Man-made lake in New Jersey, US

Deal Lake is a man-made lake in Monmouth County, New Jersey. It is the largest lake in the county and one of the largest lakes in New Jersey, occupying 158 acres and drains into the Atlantic Ocean.

The lake covers 158 acres. Seven municipalities border the lake, accounting for 27 mi of shoreline, including Allenhurst, Asbury Park, Deal, Interlaken, Loch Arbour, Neptune Township and Ocean Township.

Deal Lake, like many urban and suburban bodies of water experienced serious environment pollutant problems in the mid 20th century, in 1974 the Deal Lake Commission was formed to help save the lake.

Deal is a freshwater lake, but is unique because it has spawning saltwater fish, including alewives, blueback herring and gizzard shad.

==History==
Deal Lake has gone by many names over the years including Wickapecko, Lake Uliquecks, White's Pond, Hogs Swamp Pond, Corlies Pond, Great Pond and Boyleston Great Pond.

Originally an estuary of the Atlantic Ocean, Deal Lake was altered starting in 1890 to its present form, with the closing off the inlet from the ocean and creation of several separate lakes and ponds.
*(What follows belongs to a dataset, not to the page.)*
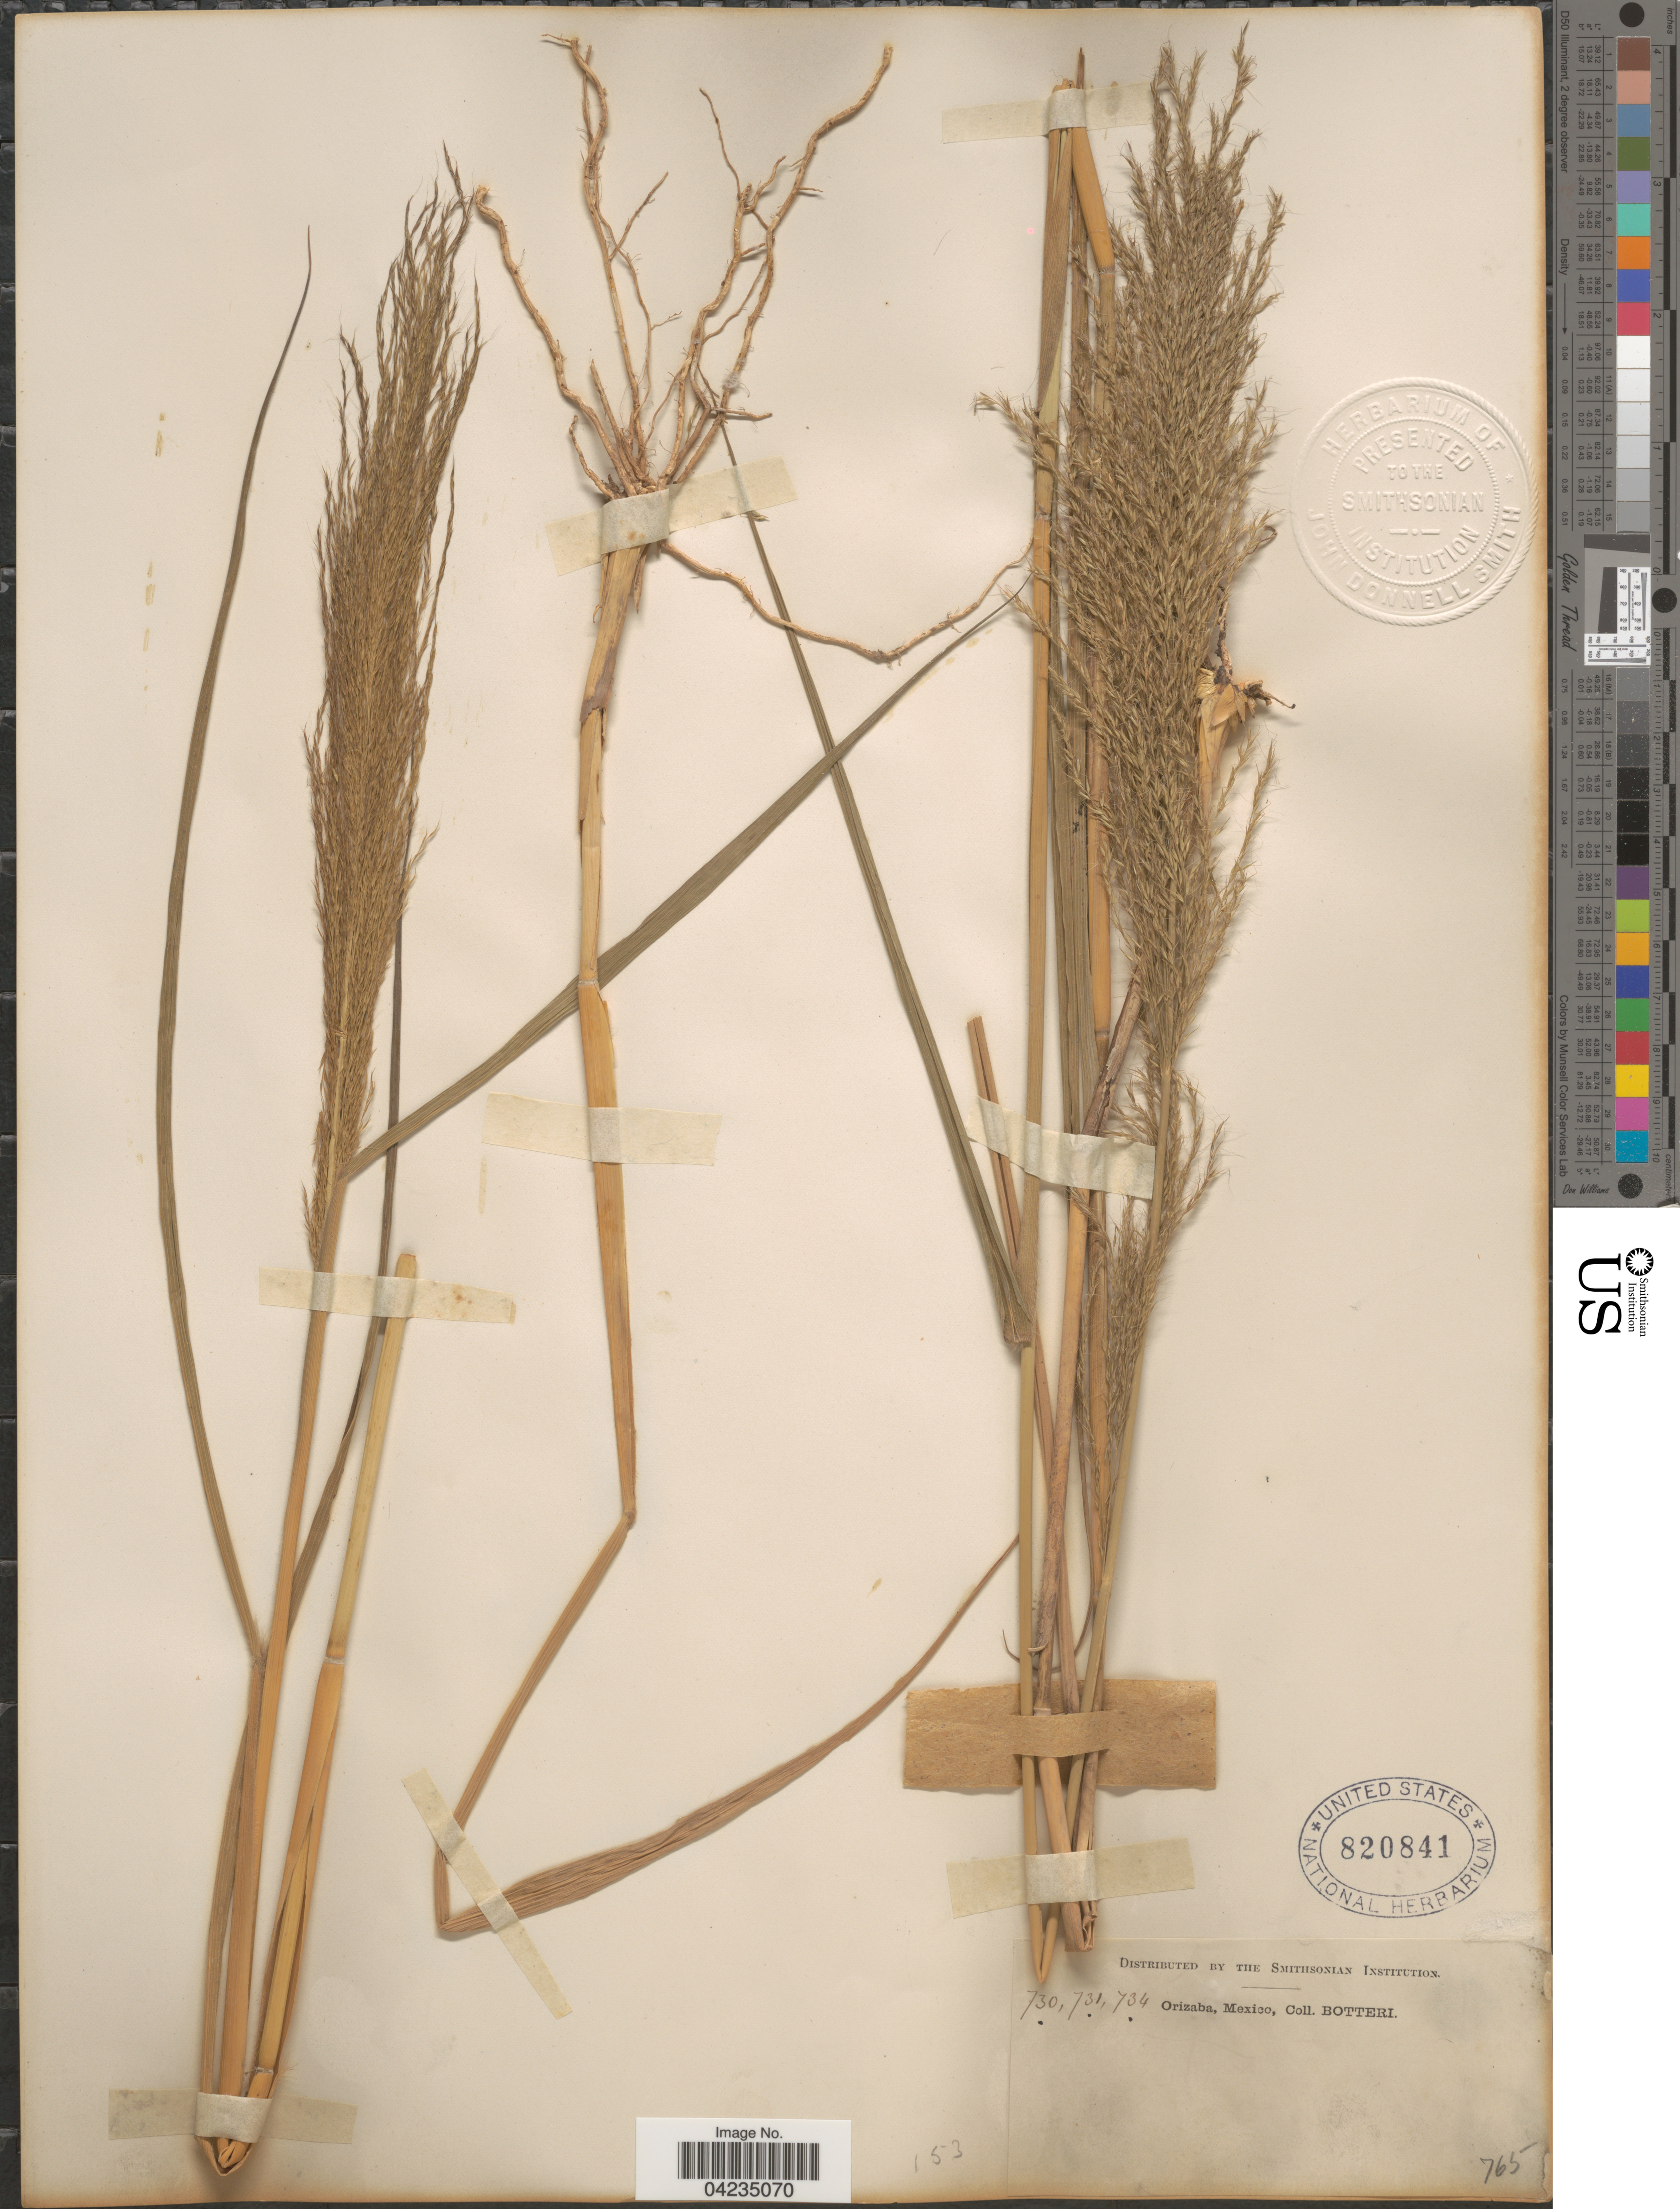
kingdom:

Deal Lake was a model system of the late 19th century for flood control and storm water management. Over time, the lake lured many to build along its banks. Today, almost the entire shoreline has been developed with many homes built within the 100-year flood plain.

In the late 1890s, the Ross Fenton Farm was established as a popular entertainment spot on the Wanamassa banks of Deal Lake.